Drop it at ~/AGENTS.md for global rules or at the repo root for project-specific ones.
💬 /discuss: catch ambiguity before the code
You've had this conversation. Agent finishes the ticket, you review the diff, and it built the wrong thing because the ticket said "streaming endpoint" and the agent assumed WebSockets when you wanted SSE.
/discuss runs before planning. It restates the scope in one sentence, greps the codebase for reusable assets and established patterns, and surfaces the gray areas that would meaningfully change the implementation. A good gray area is one where different answers would produce noticeably different code. Categories like "UI" or "Behaviour" aren't specific enough to qualify.
For the obvious calls it defaults inline. For the genuinely contested ones it asks via AskUserQuestion, batching up to four questions at once. Output is a CONTEXT.md file that plan mode and downstream agents consume.
Use it before /ticket on any non-trivial feature.
💰 /side-compact: pay Sonnet to summarise, not Fable
When your context fills up on Fable, /compact uses Fable to write the summary. Summarisation is grunt work. Sonnet or Haiku can do it for a fraction of the cost.
/side-compact
Hands the summarisation to Sonnet by default, writes it to a session summary file, and relaunches you into a fresh session seeded from it. Over a week of heavy use the savings add up faster than you'd expect.
Flags: -m haiku for cheaper still, -d brief for a shorter summary, -n to skip the relaunch.
🔍 Cold outreach skills: the non-coding half
Seven skills for client acquisition, distilled from Talha Asif's playbook for scaling an agency past $1M ARR.

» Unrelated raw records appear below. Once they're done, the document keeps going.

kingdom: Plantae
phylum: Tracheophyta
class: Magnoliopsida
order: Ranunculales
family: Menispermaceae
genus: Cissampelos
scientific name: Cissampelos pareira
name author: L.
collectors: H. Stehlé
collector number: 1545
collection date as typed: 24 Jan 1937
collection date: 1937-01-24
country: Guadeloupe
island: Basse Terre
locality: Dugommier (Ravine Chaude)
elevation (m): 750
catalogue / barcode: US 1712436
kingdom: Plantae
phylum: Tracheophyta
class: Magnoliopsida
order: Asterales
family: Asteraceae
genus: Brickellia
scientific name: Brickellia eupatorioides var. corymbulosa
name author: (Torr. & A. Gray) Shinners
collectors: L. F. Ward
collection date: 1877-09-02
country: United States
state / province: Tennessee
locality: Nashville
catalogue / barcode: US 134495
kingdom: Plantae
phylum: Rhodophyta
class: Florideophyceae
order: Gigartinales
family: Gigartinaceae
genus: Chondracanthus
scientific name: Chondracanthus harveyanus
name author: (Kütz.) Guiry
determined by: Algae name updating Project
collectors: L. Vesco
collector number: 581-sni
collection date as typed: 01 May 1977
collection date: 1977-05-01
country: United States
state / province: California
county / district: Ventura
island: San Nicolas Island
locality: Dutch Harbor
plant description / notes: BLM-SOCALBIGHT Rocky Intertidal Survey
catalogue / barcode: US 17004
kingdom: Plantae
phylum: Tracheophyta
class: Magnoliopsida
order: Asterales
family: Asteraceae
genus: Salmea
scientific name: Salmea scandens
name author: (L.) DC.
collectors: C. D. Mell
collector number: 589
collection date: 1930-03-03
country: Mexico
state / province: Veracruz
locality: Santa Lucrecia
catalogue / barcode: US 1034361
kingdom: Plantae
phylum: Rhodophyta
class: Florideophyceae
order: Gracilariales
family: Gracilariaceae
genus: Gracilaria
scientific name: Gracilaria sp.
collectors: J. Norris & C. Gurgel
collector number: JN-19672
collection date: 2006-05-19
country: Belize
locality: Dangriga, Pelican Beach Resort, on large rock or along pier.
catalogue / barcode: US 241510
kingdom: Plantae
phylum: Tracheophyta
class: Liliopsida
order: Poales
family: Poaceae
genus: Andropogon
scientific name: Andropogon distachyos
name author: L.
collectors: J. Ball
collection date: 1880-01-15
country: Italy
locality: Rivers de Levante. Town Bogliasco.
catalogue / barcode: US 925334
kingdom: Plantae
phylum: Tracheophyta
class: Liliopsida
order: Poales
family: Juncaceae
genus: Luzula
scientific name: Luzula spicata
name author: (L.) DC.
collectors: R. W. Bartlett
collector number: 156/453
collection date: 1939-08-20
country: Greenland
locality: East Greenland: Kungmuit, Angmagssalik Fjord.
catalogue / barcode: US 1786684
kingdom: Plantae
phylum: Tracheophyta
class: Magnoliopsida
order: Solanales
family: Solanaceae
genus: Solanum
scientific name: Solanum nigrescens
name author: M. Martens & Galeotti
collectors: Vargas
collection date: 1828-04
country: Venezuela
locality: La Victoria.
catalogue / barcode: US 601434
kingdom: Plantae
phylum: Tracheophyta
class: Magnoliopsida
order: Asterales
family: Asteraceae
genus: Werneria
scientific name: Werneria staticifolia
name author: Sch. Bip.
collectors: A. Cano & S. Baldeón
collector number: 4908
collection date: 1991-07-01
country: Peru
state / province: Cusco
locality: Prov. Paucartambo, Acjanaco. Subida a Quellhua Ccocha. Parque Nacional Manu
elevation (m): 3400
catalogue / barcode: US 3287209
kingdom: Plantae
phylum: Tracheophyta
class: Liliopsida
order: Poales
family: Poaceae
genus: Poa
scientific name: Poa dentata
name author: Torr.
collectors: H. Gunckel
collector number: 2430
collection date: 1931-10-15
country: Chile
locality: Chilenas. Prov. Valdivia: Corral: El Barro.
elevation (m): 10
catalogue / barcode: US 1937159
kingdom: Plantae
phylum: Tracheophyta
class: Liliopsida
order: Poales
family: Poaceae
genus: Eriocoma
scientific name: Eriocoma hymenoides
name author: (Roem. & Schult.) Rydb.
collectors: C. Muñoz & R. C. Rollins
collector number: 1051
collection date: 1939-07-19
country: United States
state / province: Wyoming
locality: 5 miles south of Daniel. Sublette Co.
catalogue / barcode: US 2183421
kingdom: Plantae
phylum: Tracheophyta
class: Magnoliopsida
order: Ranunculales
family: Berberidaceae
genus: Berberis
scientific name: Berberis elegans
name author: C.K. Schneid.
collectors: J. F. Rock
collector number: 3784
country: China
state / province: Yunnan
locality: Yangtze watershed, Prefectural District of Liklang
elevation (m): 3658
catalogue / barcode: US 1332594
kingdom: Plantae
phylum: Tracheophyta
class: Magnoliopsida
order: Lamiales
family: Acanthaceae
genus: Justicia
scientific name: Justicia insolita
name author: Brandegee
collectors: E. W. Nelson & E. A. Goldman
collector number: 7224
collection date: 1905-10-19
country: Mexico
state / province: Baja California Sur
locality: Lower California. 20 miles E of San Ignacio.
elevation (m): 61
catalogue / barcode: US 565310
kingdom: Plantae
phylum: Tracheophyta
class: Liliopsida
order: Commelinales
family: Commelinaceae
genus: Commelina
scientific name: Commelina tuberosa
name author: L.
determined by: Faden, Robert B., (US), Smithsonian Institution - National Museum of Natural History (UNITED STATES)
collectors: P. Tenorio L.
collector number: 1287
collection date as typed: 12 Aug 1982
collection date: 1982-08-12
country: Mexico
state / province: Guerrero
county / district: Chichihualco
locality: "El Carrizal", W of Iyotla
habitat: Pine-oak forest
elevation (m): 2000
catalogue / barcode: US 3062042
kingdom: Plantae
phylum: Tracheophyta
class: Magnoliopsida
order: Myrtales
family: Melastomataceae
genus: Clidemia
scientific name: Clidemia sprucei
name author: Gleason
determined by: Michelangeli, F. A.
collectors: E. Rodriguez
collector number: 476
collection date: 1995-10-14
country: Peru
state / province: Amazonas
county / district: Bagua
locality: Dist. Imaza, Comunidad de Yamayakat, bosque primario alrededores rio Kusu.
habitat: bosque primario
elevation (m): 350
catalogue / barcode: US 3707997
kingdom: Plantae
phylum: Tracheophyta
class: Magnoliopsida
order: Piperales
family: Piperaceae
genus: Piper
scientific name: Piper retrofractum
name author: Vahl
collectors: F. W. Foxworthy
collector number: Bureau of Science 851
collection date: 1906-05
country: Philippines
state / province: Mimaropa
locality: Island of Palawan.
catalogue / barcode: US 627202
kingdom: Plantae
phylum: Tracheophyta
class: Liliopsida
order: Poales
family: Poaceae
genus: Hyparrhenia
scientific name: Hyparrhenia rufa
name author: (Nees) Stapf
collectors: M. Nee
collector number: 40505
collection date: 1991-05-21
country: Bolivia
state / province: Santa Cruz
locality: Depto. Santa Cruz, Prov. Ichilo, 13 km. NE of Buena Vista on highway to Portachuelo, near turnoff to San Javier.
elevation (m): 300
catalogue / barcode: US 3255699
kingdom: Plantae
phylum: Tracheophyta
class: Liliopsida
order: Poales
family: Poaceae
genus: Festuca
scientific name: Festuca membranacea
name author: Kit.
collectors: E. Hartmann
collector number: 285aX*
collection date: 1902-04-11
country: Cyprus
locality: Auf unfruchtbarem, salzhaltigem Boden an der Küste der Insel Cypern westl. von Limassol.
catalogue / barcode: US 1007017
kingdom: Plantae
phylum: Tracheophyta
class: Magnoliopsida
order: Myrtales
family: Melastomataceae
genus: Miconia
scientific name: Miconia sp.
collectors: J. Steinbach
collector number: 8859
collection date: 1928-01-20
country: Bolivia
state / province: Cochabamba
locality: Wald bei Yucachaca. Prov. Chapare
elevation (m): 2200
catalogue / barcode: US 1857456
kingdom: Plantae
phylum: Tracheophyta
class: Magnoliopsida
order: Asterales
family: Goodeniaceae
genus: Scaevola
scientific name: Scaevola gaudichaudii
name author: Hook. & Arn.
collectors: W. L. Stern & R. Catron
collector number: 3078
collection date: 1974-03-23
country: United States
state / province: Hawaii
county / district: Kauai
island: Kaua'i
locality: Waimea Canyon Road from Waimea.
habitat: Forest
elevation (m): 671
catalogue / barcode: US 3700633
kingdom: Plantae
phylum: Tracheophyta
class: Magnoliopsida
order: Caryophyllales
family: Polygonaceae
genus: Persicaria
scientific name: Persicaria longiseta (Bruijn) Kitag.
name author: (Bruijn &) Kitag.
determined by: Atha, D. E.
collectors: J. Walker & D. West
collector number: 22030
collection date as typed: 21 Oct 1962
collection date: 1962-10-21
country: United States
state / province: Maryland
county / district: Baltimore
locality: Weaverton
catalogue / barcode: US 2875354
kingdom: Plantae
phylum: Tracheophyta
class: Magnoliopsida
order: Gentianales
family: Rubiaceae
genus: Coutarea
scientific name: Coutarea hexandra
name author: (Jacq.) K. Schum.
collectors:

keyword-searchfinds people actively asking for your service on X, LinkedIn, and Telegram.cold-dmwrites messages that get replies, with platform-specific formatting and volume targets.follow-up-sequencesstructures the multi-channel cadence that closes most deals on touch 3 to 5.prospecting-listsbuilds ICP-based lists systematically from directories and community research.discovery-callsframes the four-phase call structure: understand, prove, propose, close.profile-optimizationturns your profile into a conversion surface.content-sellinglayers inbound content on top of outbound outreach.
Install
npx skills add akash-joshi/agent-skills
Works with Claude Code, Cursor, Codex CLI, and Gemini CLI. Auto-detects the agent and installs to the right directory. Grab individual skills too:
npx skills add akash-joshi/agent-skills --skill cold-dm keyword-search
Fork it, rip out what doesn't fit, layer your team's rules on top. Your skills should look like the way you actually work.